Jane Feinmann explores a surprising player in the fight against antimicrobial resistance — catheters.
The ward nurse wanted to be reassuring. “Your mother’s got a bit of an infection and we’ve popped her into intensive care,” she told Sarah Wilkins*.
The update on Judy Jones*, 68, was unexpected. She was recovering from surgery, having fractured her hip when she tripped on uneven pavement in the summer of 2015. “Mum was recovering slowly but steadily. Then out of the blue I got this phone call from the ward. It frightened the daylights out of me.”
Sarah’s fears were justified. Her mum, a retired teacher from Greater Manchester, UK, had sepsis, a life-threatening response to an infection that was spreading through her body, despite being given intravenous antibiotics.
Judy is one of hundreds of millions of people worldwide who develop a hospital-acquired infection every year. In her case, the cause, says Sarah, was a urinary catheter, also known as a Foley catheter. This is a hollow flexible tube inserted into the bladder via the urethra and held in place over time by a small balloon.
Worldwide every year millions of these devices are used to empty the bladder when patients aren’t able to do so themselves. One in five hospital patients in the UK and the USA has a catheter in place at any given time (the proportion is much higher in intensive care units). And despite their routine use, they come with risks.
As detailed in NHS guidelines, the most common healthcare-acquired infections are urinary tract infections (UTIs), half of which are associated with catheters. The risk of infection is linked to a number of things, including how a patient is catheterised and for how long.
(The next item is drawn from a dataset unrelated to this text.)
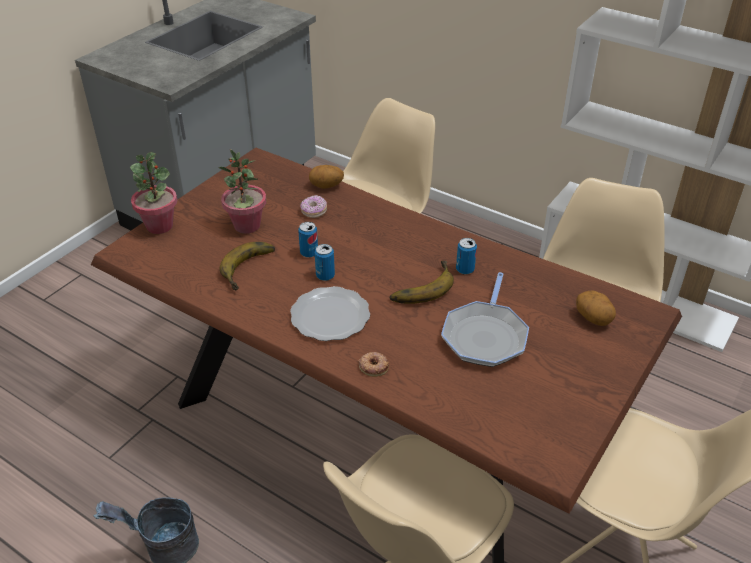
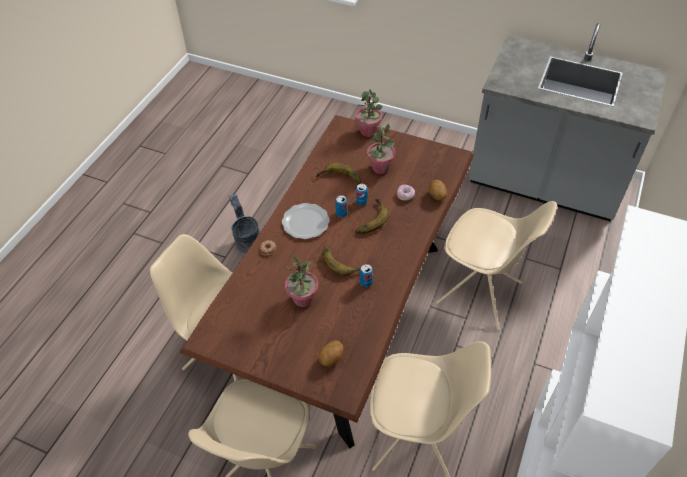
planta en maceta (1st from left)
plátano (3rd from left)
Around a third of people catheterised will develop bacteria in their urine after two to ten days, and a quarter will develop symptoms of a catheter-associated UTI (CAUTI). A small percentage of these patients will go on to develop life-threatening secondary infections, such as sepsis.
There are other possible complications. In older people, for example, CAUTIs can contribute to falls and delirium.
NHS England estimates that CAUTIs have significant associated costs due to the additional bed days and treatments they necessitate, costing the NHS up to £99 million each year, or £1,968 per episode. The NHS’s guidance goes on:
“Patients are often catheterised in ways which could have been avoided through good continence care. Nearly one third of urinary catheter-days are inappropriate in medical and surgical inpatients with 26% of catheters inserted in Accident and Emergency having no appropriate indication, suggestive that many catheters are inserted unnecessarily.”
In an average-sized hospital in the UK, it’s estimated that up to 15 patients die each year from catheter-related sepsis. In Judy’s case, the catheter had probably been in place for just five days when the sepsis developed.
“When she got out of surgery, she already had the catheter,” Sarah says. “And she blew up when I asked her about it. It was her business and I wasn’t to interfere.
“So there it was under the blankets. And I’m afraid it was a case of out of sight and out of mind. The nurse didn’t mention it to me and the doctor certainly didn’t. There was so much to worry about. It never occurred to me that the biggest risk to her health was the catheter.”